BEGIN

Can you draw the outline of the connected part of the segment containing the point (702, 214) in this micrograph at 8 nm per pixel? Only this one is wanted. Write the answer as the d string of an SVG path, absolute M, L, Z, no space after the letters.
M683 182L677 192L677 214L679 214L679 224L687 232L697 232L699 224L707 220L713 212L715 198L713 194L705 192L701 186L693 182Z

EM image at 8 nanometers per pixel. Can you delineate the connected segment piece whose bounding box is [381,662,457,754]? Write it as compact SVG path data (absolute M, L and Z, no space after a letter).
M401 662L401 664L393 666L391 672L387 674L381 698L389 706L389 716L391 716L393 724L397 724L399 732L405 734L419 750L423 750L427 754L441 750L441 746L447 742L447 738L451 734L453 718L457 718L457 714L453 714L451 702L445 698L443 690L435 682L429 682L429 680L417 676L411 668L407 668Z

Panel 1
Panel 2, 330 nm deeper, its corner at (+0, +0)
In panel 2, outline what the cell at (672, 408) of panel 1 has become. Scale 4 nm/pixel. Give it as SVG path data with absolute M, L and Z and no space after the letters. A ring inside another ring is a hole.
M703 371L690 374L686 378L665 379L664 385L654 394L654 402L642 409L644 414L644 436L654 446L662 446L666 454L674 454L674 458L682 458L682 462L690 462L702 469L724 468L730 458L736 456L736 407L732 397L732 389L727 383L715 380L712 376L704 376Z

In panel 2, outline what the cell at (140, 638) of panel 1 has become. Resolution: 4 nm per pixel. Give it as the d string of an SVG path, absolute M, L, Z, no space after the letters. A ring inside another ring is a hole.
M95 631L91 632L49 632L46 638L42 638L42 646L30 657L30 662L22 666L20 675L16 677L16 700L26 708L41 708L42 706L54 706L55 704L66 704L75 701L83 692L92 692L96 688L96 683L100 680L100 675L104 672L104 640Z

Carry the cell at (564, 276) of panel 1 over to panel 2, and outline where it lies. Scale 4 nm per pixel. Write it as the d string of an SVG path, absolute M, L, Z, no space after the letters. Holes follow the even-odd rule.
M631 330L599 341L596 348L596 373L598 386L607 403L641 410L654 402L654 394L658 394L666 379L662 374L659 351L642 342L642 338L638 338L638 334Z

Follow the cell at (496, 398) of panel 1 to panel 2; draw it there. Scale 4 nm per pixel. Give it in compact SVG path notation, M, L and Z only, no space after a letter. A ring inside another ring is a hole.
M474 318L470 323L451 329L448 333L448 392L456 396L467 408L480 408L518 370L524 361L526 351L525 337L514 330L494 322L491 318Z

END

### WORK REQUIRED
From the records above, transcribe without alteration every line from the one with "EM image at" to the one with "Panel 2, 330", inclusive.

### COMPLETED EXERCISE
EM image at 8 nanometers per pixel. Can you delineate the connected segment piece whose bounding box is [381,662,457,754]? Write it as compact SVG path data (absolute M, L and Z, no space after a letter).
M401 662L401 664L393 666L391 672L387 674L381 698L389 706L389 716L391 716L393 724L397 724L399 732L405 734L419 750L423 750L427 754L441 750L441 746L447 742L447 738L451 734L453 718L457 718L457 714L453 714L451 702L445 698L443 690L435 682L429 682L429 680L417 676L411 668L407 668Z

Panel 1
Panel 2, 330 nm deeper, its corner at (+0, +0)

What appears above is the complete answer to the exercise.